- The records
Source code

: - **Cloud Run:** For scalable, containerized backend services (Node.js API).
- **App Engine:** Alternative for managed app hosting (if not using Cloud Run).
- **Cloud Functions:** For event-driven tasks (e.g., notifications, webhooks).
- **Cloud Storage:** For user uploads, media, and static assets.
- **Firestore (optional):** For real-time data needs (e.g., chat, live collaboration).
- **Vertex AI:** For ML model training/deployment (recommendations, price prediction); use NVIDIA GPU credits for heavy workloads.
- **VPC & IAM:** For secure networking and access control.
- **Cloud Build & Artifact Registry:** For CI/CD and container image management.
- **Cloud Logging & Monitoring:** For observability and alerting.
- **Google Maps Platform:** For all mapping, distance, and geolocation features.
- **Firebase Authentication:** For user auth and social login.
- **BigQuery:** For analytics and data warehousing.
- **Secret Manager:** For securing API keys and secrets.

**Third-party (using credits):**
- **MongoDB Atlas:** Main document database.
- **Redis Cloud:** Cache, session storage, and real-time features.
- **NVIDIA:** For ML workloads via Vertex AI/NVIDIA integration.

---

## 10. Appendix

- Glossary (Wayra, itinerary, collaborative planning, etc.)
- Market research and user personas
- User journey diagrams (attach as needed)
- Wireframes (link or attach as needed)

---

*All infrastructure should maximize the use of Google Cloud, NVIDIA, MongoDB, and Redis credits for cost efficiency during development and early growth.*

--

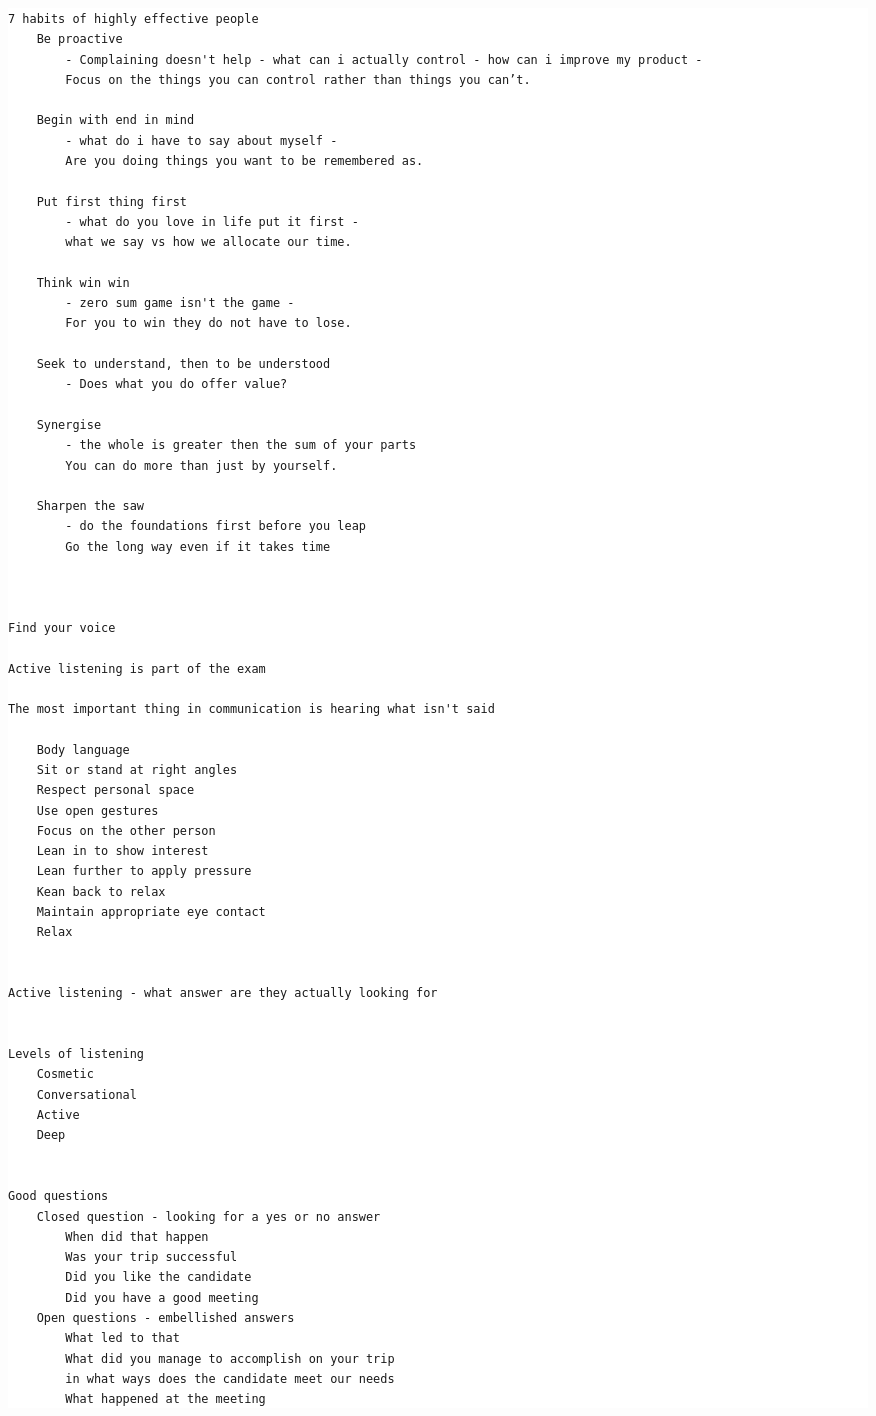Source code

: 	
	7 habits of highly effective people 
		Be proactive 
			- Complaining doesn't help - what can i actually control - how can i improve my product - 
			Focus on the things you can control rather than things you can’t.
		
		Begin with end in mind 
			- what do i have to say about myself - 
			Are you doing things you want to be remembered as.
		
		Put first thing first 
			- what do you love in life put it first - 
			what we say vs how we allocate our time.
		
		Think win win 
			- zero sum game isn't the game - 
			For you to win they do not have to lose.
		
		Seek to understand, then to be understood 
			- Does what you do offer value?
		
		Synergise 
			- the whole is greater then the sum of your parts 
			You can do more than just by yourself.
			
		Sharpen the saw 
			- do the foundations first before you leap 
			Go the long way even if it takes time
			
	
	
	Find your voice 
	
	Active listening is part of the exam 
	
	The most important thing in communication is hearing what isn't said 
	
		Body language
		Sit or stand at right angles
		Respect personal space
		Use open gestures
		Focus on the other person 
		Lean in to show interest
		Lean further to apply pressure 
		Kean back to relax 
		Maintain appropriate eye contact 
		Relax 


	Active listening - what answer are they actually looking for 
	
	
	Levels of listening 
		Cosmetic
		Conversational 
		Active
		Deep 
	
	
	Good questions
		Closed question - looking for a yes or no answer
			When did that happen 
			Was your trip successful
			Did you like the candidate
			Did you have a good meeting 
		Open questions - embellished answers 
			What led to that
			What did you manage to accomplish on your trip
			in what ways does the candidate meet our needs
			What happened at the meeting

---

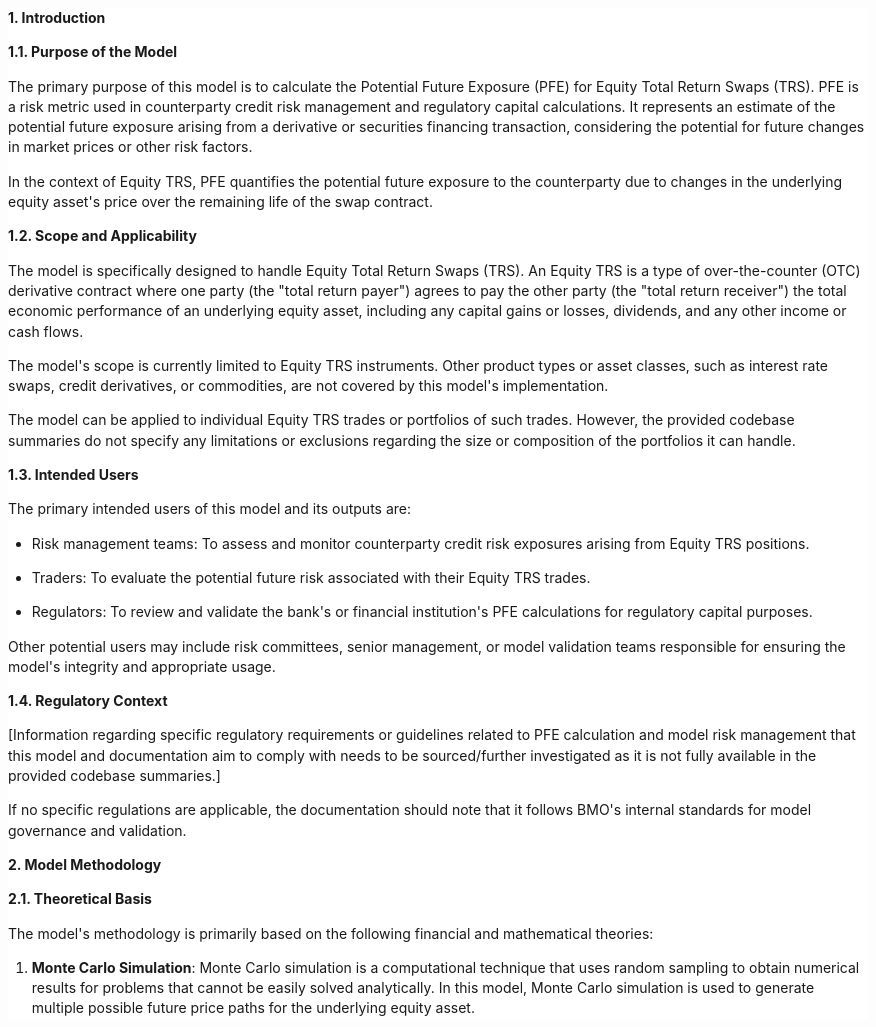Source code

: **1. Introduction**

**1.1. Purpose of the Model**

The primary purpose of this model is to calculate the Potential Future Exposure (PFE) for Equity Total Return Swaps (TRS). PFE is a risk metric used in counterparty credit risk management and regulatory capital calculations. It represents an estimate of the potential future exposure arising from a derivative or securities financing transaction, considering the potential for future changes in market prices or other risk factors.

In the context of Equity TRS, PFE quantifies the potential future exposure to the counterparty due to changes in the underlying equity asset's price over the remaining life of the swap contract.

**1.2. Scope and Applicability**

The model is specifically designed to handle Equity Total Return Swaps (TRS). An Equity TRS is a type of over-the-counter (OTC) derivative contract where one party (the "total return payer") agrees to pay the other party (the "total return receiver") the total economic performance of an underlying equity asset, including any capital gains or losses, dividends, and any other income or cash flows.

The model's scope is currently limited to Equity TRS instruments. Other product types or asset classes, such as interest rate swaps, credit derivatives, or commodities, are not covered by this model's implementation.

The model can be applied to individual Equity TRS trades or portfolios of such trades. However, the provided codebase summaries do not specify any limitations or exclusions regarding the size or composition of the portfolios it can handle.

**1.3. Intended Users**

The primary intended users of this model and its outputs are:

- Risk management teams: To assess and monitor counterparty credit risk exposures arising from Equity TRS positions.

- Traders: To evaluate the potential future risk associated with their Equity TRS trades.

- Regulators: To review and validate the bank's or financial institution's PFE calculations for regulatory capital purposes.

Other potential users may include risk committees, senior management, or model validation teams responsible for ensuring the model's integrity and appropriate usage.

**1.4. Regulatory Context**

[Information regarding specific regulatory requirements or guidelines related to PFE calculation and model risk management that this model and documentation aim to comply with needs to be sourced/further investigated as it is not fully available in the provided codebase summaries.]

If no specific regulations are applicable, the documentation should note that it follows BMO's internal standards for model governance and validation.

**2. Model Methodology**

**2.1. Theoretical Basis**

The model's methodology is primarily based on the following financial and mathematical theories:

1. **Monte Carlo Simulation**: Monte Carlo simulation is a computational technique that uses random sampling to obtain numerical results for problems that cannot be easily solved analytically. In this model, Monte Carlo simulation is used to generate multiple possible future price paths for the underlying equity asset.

- Exercise directions
Wherever the word "used" appears in the data, return the whole line.

- Task solution
The primary purpose of this model is to calculate the Potential Future Exposure (PFE) for Equity Total Return Swaps (TRS). PFE is a risk metric used in counterparty credit risk management and regulatory capital calculations. It represents an estimate of the potential future exposure arising from a derivative or securities financing transaction, considering the potential for future changes in market prices or other risk factors.
1. **Monte Carlo Simulation**: Monte Carlo simulation is a computational technique that uses random sampling to obtain numerical results for problems that cannot be easily solved analytically. In this model, Monte Carlo simulation is used to generate multiple possible future price paths for the underlying equity asset.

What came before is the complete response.